A poche ore dall’identificazione di Lesvy, la Procura di Città del Messico provvede a diffondere questi tweet: non informazioni rivelanti sugli eventuali sviluppi dell’indagine, ma dettagli della vita personale della vittima. Dettagli che vengono utilizzati per spiegare (legittimare?) il delitto, facendo leva su quell’universo di stereotipi e pregiudizi di cui si nutrono le costruzioni del genere. Dettagli che propiziano nuove forme di aggressione, che esibiscono e vittimizzano Lesvy  per una seconda volta: una dinamica fin troppo comune nei casi di femminicidio. Varie testate giornalistiche e media digitali si affrettano a replicare i dati diffusi dalla procura anche se poi c’è chi farà autocritica, chiedendo scusa per la mancanza di professionalità e sensibilità. Lo stesso farà la Procura, la cui responsabile dell’area comunicazione si dimette dopo pochi giorni.

# # # #

(Consegna)
Queste affermazioni concordano con il testo da leggere? Rispondi sì o no a ciascuna, citando tra virgolette le parole del testo che decidono.
1. La Procura diffuse informazioni sugli sviluppi dell’indagine.
2. La responsabile dell’area comunicazione della Procura si dimise.
3. Nessuna testata giornalistica chiese scusa.

# # # #

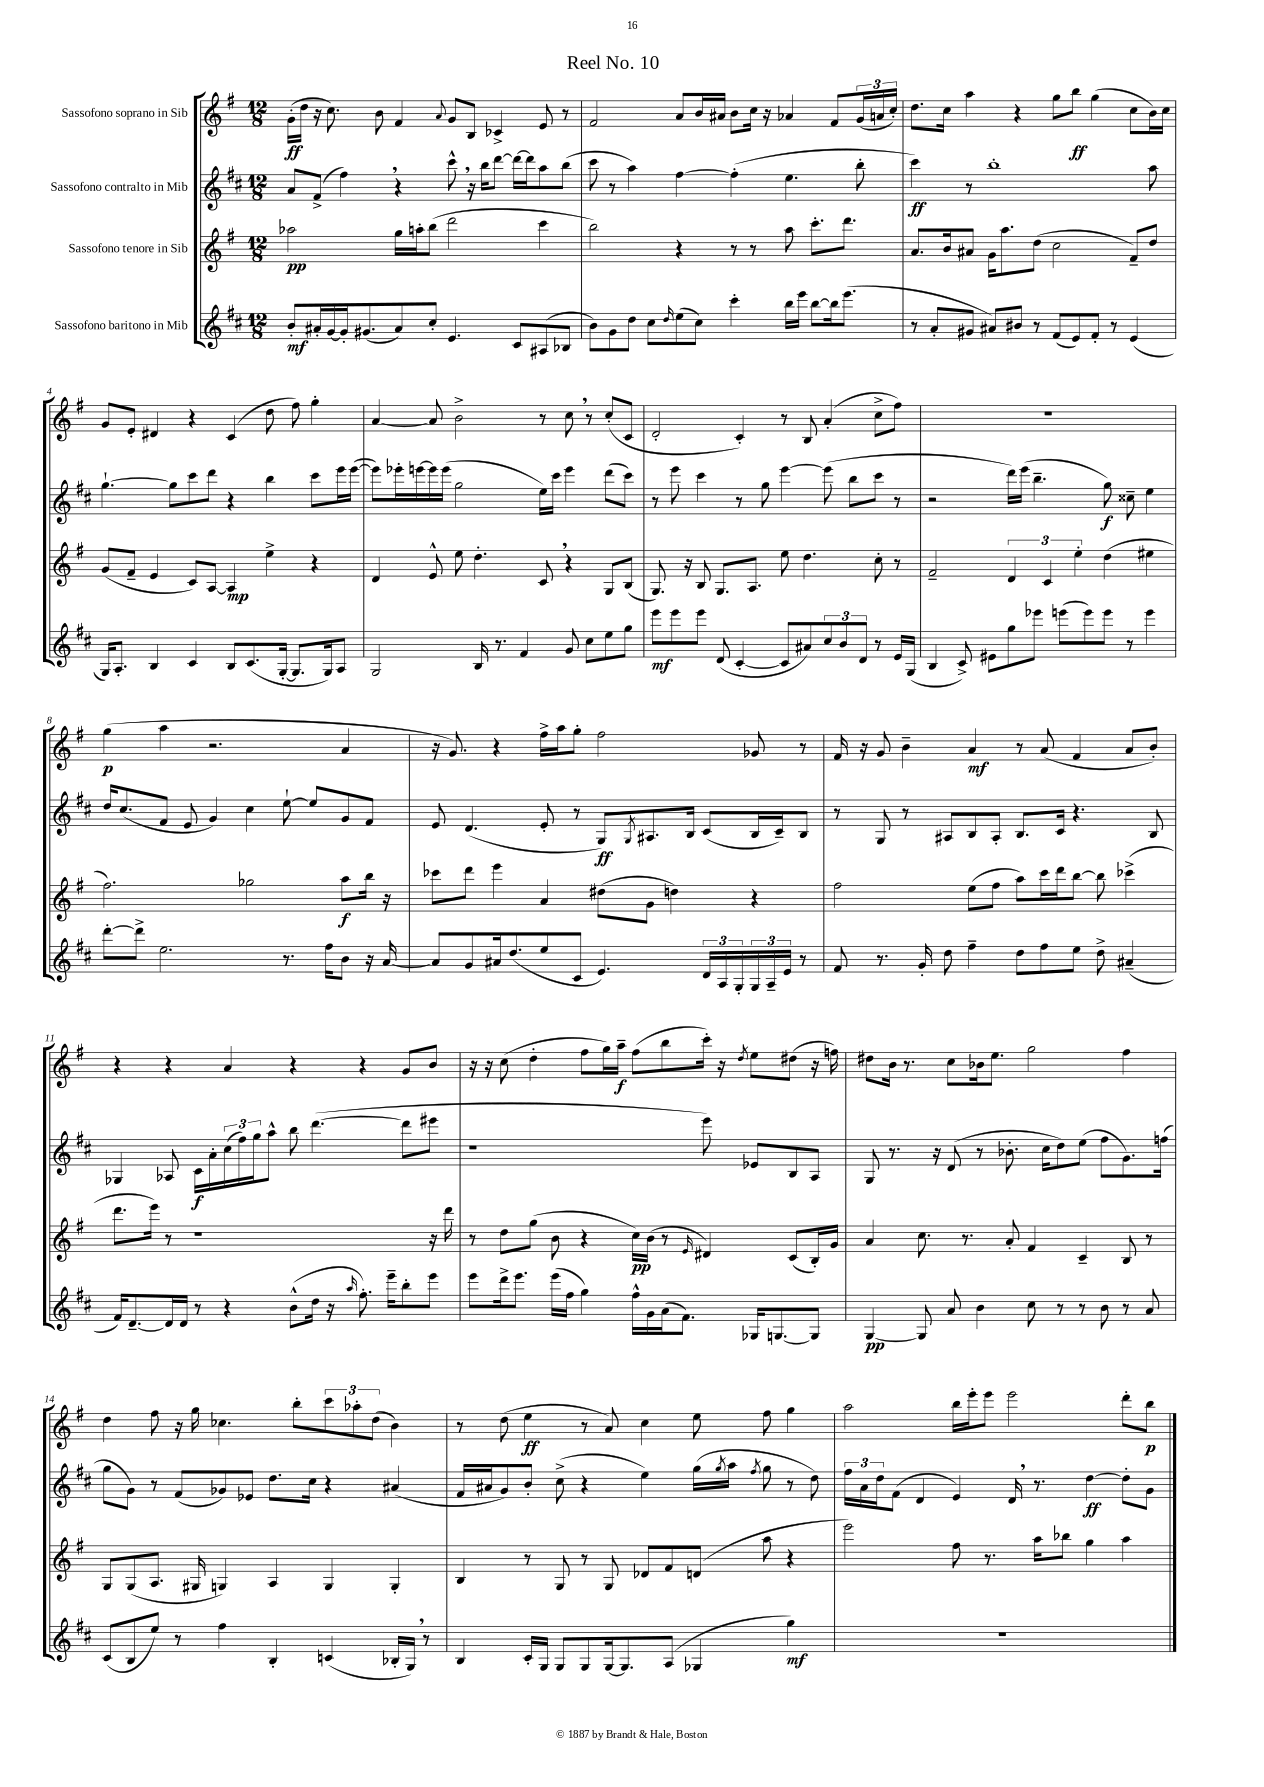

**kern	**kern	**kern	**kern
*staff4	*staff3	*staff2	*staff1
*clefG2	*clefG2	*clefG2	*clefG2
*k[f#c#]	*k[f#]	*k[f#c#]	*k[f#]
*M12/8	*M12/8	*M12/8	*M12/8
8b'	2aa-	8a	(16g'
.	.	.	16dd
16a#'	.	(8f#^	16r
[16g	.	.	8.cc)
16g']	.	4ff#)	.
(8.g#	.	.	.
.	.	.	8b
8a#)	16gg	4r	4f#
.	16aa'	.	.
8cc#'	(8bb	.	.
.	.	.	8qqa
4.e	2ddd	8ccc#^^	8g
.	.	16r	8B
.	.	16bb	.
.	.	[8ddd	4c-^
8c#	.	16ddd_	.
.	.	16ddd]	.
(8A#	4ccc	8aa	8e
8B-	.	(8bb	8r
=	=	=	=
8b)	2bb)	8ccc#	2f#
8g	.	8r	.
8dd	.	4aa)	.
8cc#	.	.	.
16qqdd	.	.	.
(8ee	4r	[4ff#	8a
8cc#)	.	.	16b
.	.	.	16a#
4ccc#'	8r	(4ff#']	8b
.	8r	.	16cc
.	.	.	16r
16bb	8aa	4.ee	4a-
16eee	.	.	.
[8bb	8.ccc'	.	.
16bb]	.	.	8f#
(8.eee	8.ddd	.	.
.	.	8bb'	(24g
.	.	.	24a
.	.	.	24cc')
=	=	=	=
8r	8.a	4ccc#)	8.dd
8a'	.	.	.
.	16b	.	16cc
8g#	8a#	8r	4aa
8a#)	16g	1bb'	.
.	8.aa	.	.
8b#	.	.	4r
8r	(8dd	.	.
(8f#	2cc	.	8gg
8e)	.	.	8bb
8f#'	.	.	(4gg
8r	.	.	.
(4e	8f#~)	.	8cc
.	8dd	8aa	16b)
.	.	.	16cc
=	=	=	=
16G)	(8g	[4.gg`	8g
8.A'	.	.	.
.	8f#~	.	8e'
4B	4e	.	4d#
.	.	8gg]	.
4c#	8c)	8ccc#	4r
.	[8A	8ddd	.
8B	4A]	4r	(4c
(8.c#	.	.	.
.	4ee^	4bb	8dd
[16G'	.	.	.
8.G]	.	.	8ff#)
.	4r	8ccc#	4gg'
16G)	.	.	.
8A	.	16eee	.
.	.	([16eee	.
=	=	=	=
2G	4d	8eee])	[4a
.	.	16eee-'	.
.	.	[16eee	.
.	8e^^	16eee]	8a]
.	.	(16eee	.
.	8ee	2gg	2b^
16B	4.dd'	.	.
8.r	.	.	.
4f#	.	.	.
.	8c	16ee)	8r
.	.	16ccc#	.
8g	4r	4eee	8cc
8cc#	.	.	8r
8ee	8G	(8ddd	(8cc'
8gg	(8B	8ccc#)	8c
=	=	=	=
8eee	8.G)	8r	2d'
8eee	.	8eee	.
.	16r	.	.
8eee	8B	4ccc#	.
(8d	8.G	.	.
[4c#'	.	8r	4c')
.	8.A	.	.
.	.	8gg	.
8c#]	8ee	[4eee	8r
8a#)	4.dd	.	8B
12cc#	.	(8eee]	(4a'
12b	.	.	.
.	.	8bb	.
12d	.	.	.
8r	8cc'	8ccc#	8cc^
16e	8r	8r	8ff#)
(16G	.	.	.
=	=	=	=
4B	2f#~	2r	1.r
8c#^)	.	.	.
8e#	.	.	.
8gg	6d	16ddd)	.
.	.	(16eee	.
8eee-	.	4.bb~	.
.	6c	.	.
(8eee	.	.	.
.	6ee'	.	.
8eee)	.	.	.
8eee	(4dd	8gg)	.
8r	.	8cc##~	.
4eee	4ee#	4ee	.
=	=	=	=
[8ddd'	2.ff#)	16dd	(4gg
.	.	(8.cc#	.
8ddd^]	.	.	.
2.ee	.	8f#	4aa
.	.	8e	.
.	.	4g)	2.r
.	2gg-	4cc#	.
8.r	.	[8ee`	.
.	.	8ee]	.
16ff#	.	.	.
8b	8aa	8g	4a
16r	16bb	8f#	.
[16a	16r	.	.
=	=	=	=
8a]	8ccc-	8e	16r
.	.	.	8.g)
8g	8ddd	(4.d	.
16a#	4eee	.	4r
(8.dd	.	.	.
8ee	4a	8e'	16ff#^
.	.	.	16aa
8c#	.	8r	8gg'
4.e)	(8dd#	8G)	2ff#
.	.	8qG	.
.	8g	8.A#	.
.	4dd)	.	.
.	.	16B	.
24d	.	(8c#	.
24A	.	.	.
24G'	.	.	.
24G	4r	16B	8g-
24A~	.	.	.
.	.	16c#~)	.
24e	.	.	.
8r	.	8B	8r
=	=	=	=
8f#	2ff#	8r	16f#
.	.	.	16r
8.r	.	8G	8g
.	.	8r	4b~
16g'	.	.	.
8dd	.	8A#	.
4ff#~	(8ee	8B	4a
.	8ff#	8A#'	.
8dd	8aa)	8.B	8r
8ff#	16ccc	.	(8a
.	16ddd	16c#	.
8ee	[8bb	4.r	4f#
8dd^	8bb]	.	.
(4a#~	(4ccc-^	.	8a
.	.	8B	8b')
=	=	=	=
16f#)	8.ddd	4G-	4r
[8.d~	.	.	.
.	16eee)	.	.
16d]	8r	8A-	4r
16d	.	.	.
8r	1r	16c#	.
.	.	16a'	.
4r	.	(24cc#	4a
.	.	24ff#)	.
.	.	24gg	.
.	.	8aa^^	.
(8b^^	.	8bb	4r
16dd	.	([4.ddd	.
16r	.	.	.
16qqaa	.	.	.
8.ff#')	.	.	4r
16eee~	.	.	.
8bb'	.	8ddd]	8g
8eee	16r	8eee#	8b
.	16ddd	.	.
=	=	=	=
8eee	8r	1r	16r
.	.	.	16r
16ddd^	8dd	.	(8cc
8.eee	.	.	.
.	(8gg	.	4dd'
(16eee	8b	.	.
16ff#	.	.	.
4gg)	4r	.	8ff#
.	.	.	16gg)
.	.	.	16aa~
16ff#^^	16cc)	.	(8ff#
16g	(16b	.	.
(16a	8r	.	8bb
8.f#)	.	.	.
.	16qqe	.	.
.	4d#)	8eee)	16ccc')
.	.	.	16r
.	.	.	8qdd
16G-	.	8e-	8ee
[8.G	.	.	.
.	(8c	8B	(8dd#
8G]	16B')	8A	16r
.	16g	.	16ff)
=	=	=	=
[4G	4a	8G	8dd#
.	.	8.r	16b
.	.	.	8.r
8G]	8.cc	.	.
.	.	16r	.
8a	.	(8d	8cc
.	8.r	.	.
4b	.	8r	16b-
.	.	.	8.ee
.	8a'	8.b-'	.
8cc#	4f#	.	2gg
.	.	16cc#	.
8r	.	8dd)	.
8r	4c~	(8ee	.
8b	.	8ff#	.
8r	8B	8.g)	4ff#
8a	8r	.	.
.	.	(16ff	.
=	=	=	=
(8c#	8G	8gg	4dd
8B	(8G	8g)	.
8ee)	8.A	8r	8ff#
8r	.	(8f#	16r
.	16G#	.	16gg
4ff#	4G)	8g-)	4.cc-
.	.	8e-	.
4B'	4A	8.dd	.
.	.	.	8bb'
.	.	16cc#	.
(4c	4G	4r	12ccc
.	.	.	12aa-'
.	.	.	(12dd
16B-'	4G'	(4a#	4b)
16G)	.	.	.
8r	.	.	.
=	=	=	=
4B	4B	16f#	8r
.	.	16a#	.
.	.	8g)	(8dd
16c#'	8r	8b'	4ee
16G	.	.	.
8G	8G	(8cc#^	.
8G	8r	4r	8r
[16G	8G	.	8a)
8.G]	.	.	.
.	8d-	4ee)	4cc
(8A	8f#	.	.
4G-	(8d	(16gg	8ee
.	.	8qgg	.
.	.	16aa	.
.	.	8qff#	.
.	8aa	8gg	8ff#
4gg)	4r	8r	4gg
.	.	8dd)	.
=	=	=	=
1.r	2eee)	24ff#	2aa
.	.	24a	.
.	.	24dd	.
.	.	(8f#	.
.	.	4d	.
.	8ff#	4e)	16bb
.	.	.	16eee'
.	8.r	.	8eee
.	.	16d	2eee
.	16aa	8.r	.
.	8bb-	.	.
.	4gg	[4dd	.
.	4aa	8dd']	8ddd'
.	.	8g	8bb
==	==	==	==
*-	*-	*-	*-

# # # #

(Soluzione)
1. No: «non informazioni rivelanti sugli eventuali sviluppi dell’indagine, ma dettagli della vita personale della vittima»
2. Sì: «la cui responsabile dell’area comunicazione si dimette dopo pochi giorni»
3. No: «c’è chi farà autocritica, chiedendo scusa per la mancanza di professionalità e sensibilità»